First, imputed interest and all the crazy imputed income and gift tax problems generally do not apply when a loan totals no more than $10,000. However, watch out for this: The $10,000 limit applies to all outstanding loans between you and the lender, including those charging interest. But if the $10,000 rule does not help, you can turn to the $100,000 rule.
The $100,000 rule applies when the aggregate balance of all outstanding loans (interest-free or otherwise) between you and the lender is $100,000 or less. For income tax purposes, the amount of imputed interest is zero if the borrower's net investment income for the year is no more than $1,000. (Net investment income, which includes interest, dividends and certain royalties, but not necessarily capital gains, is the figure used to determine how much margin-account interest can be deducted on Schedule A.) Since most people who borrow money from family members are probably not sitting on large investment portfolios, imputed interest can generally be avoided.

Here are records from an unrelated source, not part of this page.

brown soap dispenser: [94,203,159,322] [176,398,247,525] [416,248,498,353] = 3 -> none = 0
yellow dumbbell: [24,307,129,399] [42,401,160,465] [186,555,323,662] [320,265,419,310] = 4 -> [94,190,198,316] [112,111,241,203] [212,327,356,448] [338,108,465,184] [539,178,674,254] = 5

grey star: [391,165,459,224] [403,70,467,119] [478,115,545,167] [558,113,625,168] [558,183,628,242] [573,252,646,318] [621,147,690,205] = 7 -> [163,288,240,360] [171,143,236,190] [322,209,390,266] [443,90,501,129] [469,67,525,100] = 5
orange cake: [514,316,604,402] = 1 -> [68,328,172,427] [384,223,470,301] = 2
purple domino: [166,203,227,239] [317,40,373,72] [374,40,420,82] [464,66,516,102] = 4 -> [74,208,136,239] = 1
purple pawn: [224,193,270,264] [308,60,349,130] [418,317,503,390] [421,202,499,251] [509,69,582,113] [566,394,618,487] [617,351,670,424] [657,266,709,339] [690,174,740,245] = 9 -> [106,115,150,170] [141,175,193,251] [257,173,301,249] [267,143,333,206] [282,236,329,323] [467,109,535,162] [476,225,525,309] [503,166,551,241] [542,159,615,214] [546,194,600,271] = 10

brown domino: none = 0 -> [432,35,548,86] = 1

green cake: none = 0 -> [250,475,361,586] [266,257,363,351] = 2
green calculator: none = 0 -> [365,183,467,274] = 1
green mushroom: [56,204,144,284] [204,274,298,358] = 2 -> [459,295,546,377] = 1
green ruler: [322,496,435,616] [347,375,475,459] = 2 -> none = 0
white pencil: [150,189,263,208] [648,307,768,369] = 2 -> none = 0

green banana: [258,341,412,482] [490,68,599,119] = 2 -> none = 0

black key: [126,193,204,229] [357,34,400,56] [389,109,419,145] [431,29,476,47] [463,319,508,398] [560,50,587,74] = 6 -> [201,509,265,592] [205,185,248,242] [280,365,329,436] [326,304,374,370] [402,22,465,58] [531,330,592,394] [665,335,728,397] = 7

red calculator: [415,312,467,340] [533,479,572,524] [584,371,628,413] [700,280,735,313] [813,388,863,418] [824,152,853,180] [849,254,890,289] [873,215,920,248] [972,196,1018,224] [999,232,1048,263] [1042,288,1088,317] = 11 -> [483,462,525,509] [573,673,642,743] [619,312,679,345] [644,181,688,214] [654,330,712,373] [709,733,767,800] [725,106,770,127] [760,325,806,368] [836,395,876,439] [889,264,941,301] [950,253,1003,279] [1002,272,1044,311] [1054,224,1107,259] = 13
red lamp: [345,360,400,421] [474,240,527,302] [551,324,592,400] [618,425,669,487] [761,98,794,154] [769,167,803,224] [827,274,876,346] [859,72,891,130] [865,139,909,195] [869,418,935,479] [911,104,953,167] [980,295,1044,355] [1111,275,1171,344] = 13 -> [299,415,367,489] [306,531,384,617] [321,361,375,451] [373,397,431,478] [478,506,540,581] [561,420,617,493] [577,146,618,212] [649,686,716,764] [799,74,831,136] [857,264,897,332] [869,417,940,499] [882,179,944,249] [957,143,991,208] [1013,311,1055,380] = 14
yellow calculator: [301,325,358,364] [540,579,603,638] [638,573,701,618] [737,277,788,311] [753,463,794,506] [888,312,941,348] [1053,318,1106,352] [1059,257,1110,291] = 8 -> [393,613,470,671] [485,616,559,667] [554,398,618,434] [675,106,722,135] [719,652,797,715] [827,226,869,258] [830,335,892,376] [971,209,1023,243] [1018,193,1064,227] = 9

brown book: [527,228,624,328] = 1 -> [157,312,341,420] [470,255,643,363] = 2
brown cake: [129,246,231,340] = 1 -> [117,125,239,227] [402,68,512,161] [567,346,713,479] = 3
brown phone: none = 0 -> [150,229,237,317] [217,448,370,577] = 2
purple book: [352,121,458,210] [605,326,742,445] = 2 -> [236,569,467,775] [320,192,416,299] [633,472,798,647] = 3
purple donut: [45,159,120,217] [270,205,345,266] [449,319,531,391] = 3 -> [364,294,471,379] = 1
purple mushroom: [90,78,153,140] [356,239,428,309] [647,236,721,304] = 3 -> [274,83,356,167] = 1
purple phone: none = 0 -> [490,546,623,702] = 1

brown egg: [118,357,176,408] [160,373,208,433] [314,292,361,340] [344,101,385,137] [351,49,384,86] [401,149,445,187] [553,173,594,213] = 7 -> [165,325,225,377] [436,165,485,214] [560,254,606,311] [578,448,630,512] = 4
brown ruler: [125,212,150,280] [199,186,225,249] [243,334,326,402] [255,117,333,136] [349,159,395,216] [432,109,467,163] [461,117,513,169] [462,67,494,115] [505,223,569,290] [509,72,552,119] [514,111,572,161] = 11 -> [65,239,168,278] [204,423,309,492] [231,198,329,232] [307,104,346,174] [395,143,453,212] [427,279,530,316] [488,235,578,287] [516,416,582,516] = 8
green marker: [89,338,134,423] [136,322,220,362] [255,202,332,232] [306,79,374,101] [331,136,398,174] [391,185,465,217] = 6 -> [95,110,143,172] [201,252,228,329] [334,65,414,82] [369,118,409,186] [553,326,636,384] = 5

Under the $100,000 rule, when the borrower's net investment income exceeds $1,000, imputed interest is limited to the actual amount of investment income. Here is an example: If a mother lends her daughter $100,000 interest-free but the IRS sets an interest rate of 5 percent, then the mother would have to declare imputed interest payments of $5,000. But if the daughter's investment income is less than $1,000, the imputed interest would be zero. If the daughter earned $1,500 in interest income, the mother would have to pay taxes on only $1,500 rather than $5,000.
To qualify for the $100,000 rule, the lender must collect an annual statement that discloses the borrower's net investment income.